Peut-on encore chanter quand tout brûle ? Quand les circuits claquent, que la mémoire se brouille, que la peur devient décor ? Avec the smoke detector’s lullaby, le compositeur israélien Assaf Talmudi imagine une berceuse pour objets survivants. Un disque étrange et tendre, où les fantômes du jazz, du folklore et de la technologie se répondent, dans une langue faite d’électricité, de dérision et de deuil
Paru le 31 octobre 2025, cet album est une expérience sonore où le fragile dialogue entre machines et humains devient métaphore du monde contemporain. Accompagné par Uri Kutner, Guy Ben Ami, Eyal Talmudi et Gadi Pugatch, Assaf Talmudi déploie douze titres oscillant entre freak-jazz, minimalisme narratif et improvisation dramatique. Chaque morceau semble respirer à travers des fils brûlés ; souvenirs d’un foyer, d’une enfance, d’un monde possible…
Circuits du cœur

Dès the way to dekada, le ton est donné : les sons s’entrechoquent, s’étirent, s’évanouissent comme des lumières mourantes au plafond d’un abri. Les claviers d’Assaf Talmudi, entre piano préparé et synthés poussiéreux, dessinent des architectures fragiles. La basse d’Uri Kutner agit comme une colonne vertébrale, tandis que la batterie de Guy Ben Ami pulse avec un naturel désordonné. Loin de l’expérimentation gratuite, la matière sonore devient ici narrative, presque théâtrale. Les machines pleurent aussi : l’univers de Talmudi, qu’on connaît pour ses travaux entre musique contemporaine et folklore yéménite, garde ici une forme de pudeur. Les sons électroniques semblent “parler” entre eux, comme des objets abandonnés qui se souviennent. Dans rechter in the pool remembering things underwater, tout semble flotter : une mélodie inachevée, une voix qui se dissout, une basse qui s’efface. Le titre pourrait être une scène de film : quelque chose s’y noie, lentement.

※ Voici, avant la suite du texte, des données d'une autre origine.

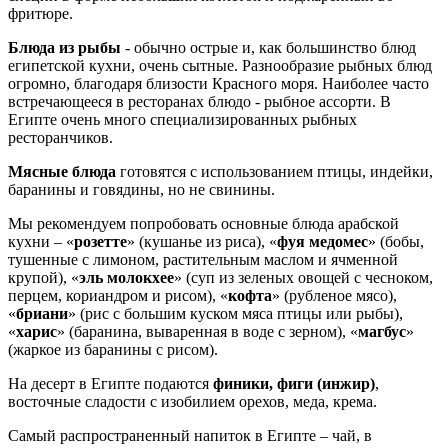
фритюре.
Блюда из рыбы
- обычно острые и, как большинство блюд
египетской кухни, очень сытные. Разнообразие рыбных блюд
огромно, благодаря близости Красного моря. Наиболее часто
встречающееся в ресторанах блюдо - рыбное ассорти. В
Египте очень много специализированных рыбных
ресторанчиков.
Мясные блюда
готовятся с использованием птицы, индейки,
баранины и говядины, но не свинины.
Мы рекомендуем попробовать основные блюда арабской
кухни – «
розетте
» (кушанье из риса), «
фуя медомес
» (бобы,
тушенные с лимоном, растительным маслом и ячменной
крупой), «
эль молокхее
» (суп из зеленых овощей с чесноком,
перцем, кориандром и рисом), «
кофта
» (рубленое мясо),
«
бриани
» (рис с большим куском мяса птицы или рыбы),
«
харис
» (баранина, вываренная в воде с зерном), «
магбус
»
(жаркое из баранины с рисом).
На десерт в Египте подаются
финики, фиги (инжир)
,
восточные сладости с изобилием орехов, меда, крема.
Самый распространенный напиток в Египте – чай, в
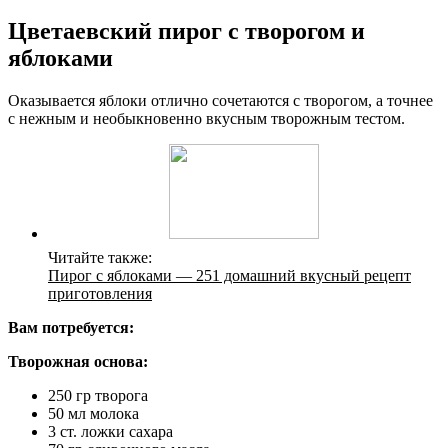
Цветаевский пирог с творогом и
яблоками
Оказывается яблоки отлично сочетаются с творогом, а точнее
с нежным и необыкновенно вкусным творожным тестом.
Читайте также:
Пирог с яблоками — 251 домашний вкусный рецепт
приготовления
Вам потребуется:
Творожная основа:
250 гр творога
50 мл молока
3 ст. ложки сахара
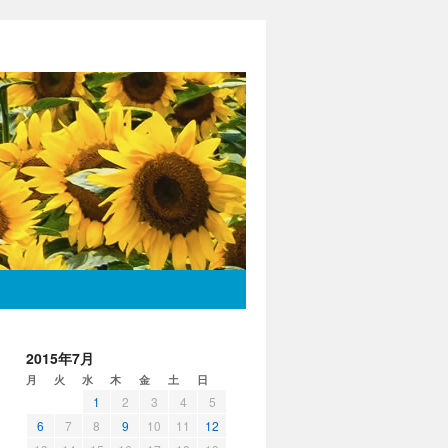
2015年7月
月
火
水
木
金
土
日
1
2
3
4
5
6
7
8
9
10
11
12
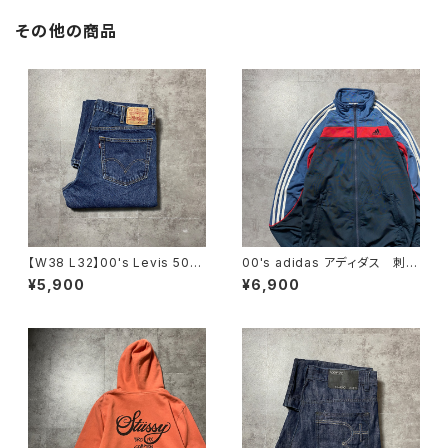
その他の商品
【W38 L32】00's Levis 505
00's adidas アディダス 刺繍
リーバイス ジッパーフライ ス
ワンポイント バックプリント
¥5,900
¥6,900
トレート 濃紺 デニムパン
サイドストライプ マルチカラ
ツ ジーンズ
ー ジャージ トラックジャケッ
ト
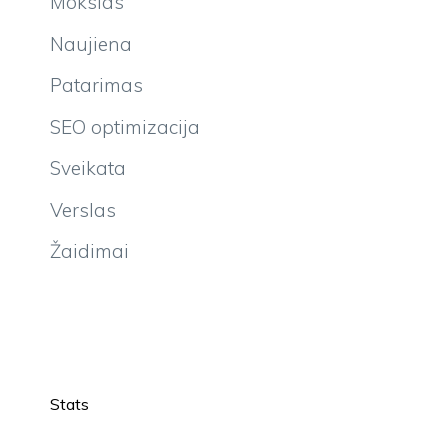
Mokslas
Naujiena
Patarimas
SEO optimizacija
Sveikata
Verslas
Žaidimai
Stats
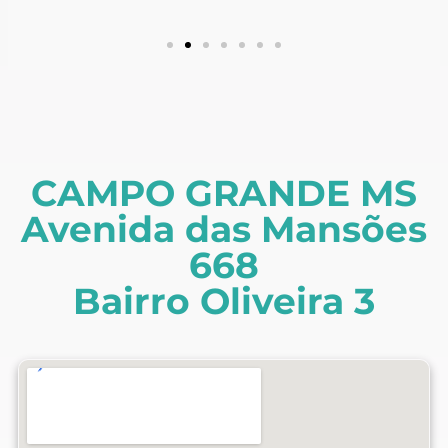
CAMPO GRANDE MS
Avenida das Mansões
668
Bairro Oliveira 3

« When everything is broken, you start listening differently. Even silence has texture ». – Assaf Talmudi, (Haaretz, octobre 2025)
Freak-jazz et fantômes domestiques

La musique avance comme une conversation interrompue, un jazz fracturé où les harmonies refusent de se résoudre. On pense parfois à John Zorn pour la liberté de ton, à E.S.T. pour la mélancolie des claviers, ou à Radiohead période Amnesiac pour ce goût du déséquilibre émotionnel. Mais Talmudi ne copie personne : il invente un territoire d’écoute, à la fois intime et ironique, où la nostalgie se code dans la machine. Le souffle du foyer détruit. Dans cette berceuse du détecteur de fumée, la maison brûle, mais la musique reste. La voix d’Assaf, fragile, presque étouffée, réapparaît sur quelques morceaux (notamment Rechter’s Lullaby et A Walk Through the Wires) comme un écho à la perte. Chaque note porte une fatigue, celle des survivants du quotidien.
Ce n’est pas un album sur la guerre, mais sur les traces qu’elle laisse dans les objets. Dans un monde saturé de bruits et de colères, Assaf Talmudi compose une œuvre de réconciliation : entre l’homme et la machine, le bruit et le silence, la blessure et la tendresse. the smoke detector’s lullaby est peut-être la bande-son d’un futur déjà en ruine, mais c’est aussi un rappel, discret et lumineux, que la beauté persiste dans les circuits, les cendres et les voix qui refusent de se taire ; signataire du collectif Israeli Musicians for Peace, Assaf Talmudi participe à des initiatives culturelles cherchant à retisser du lien entre les deux rives du conflit, rappelant qu’en ces temps de fractures, la musique reste l’un des rares langages partagés.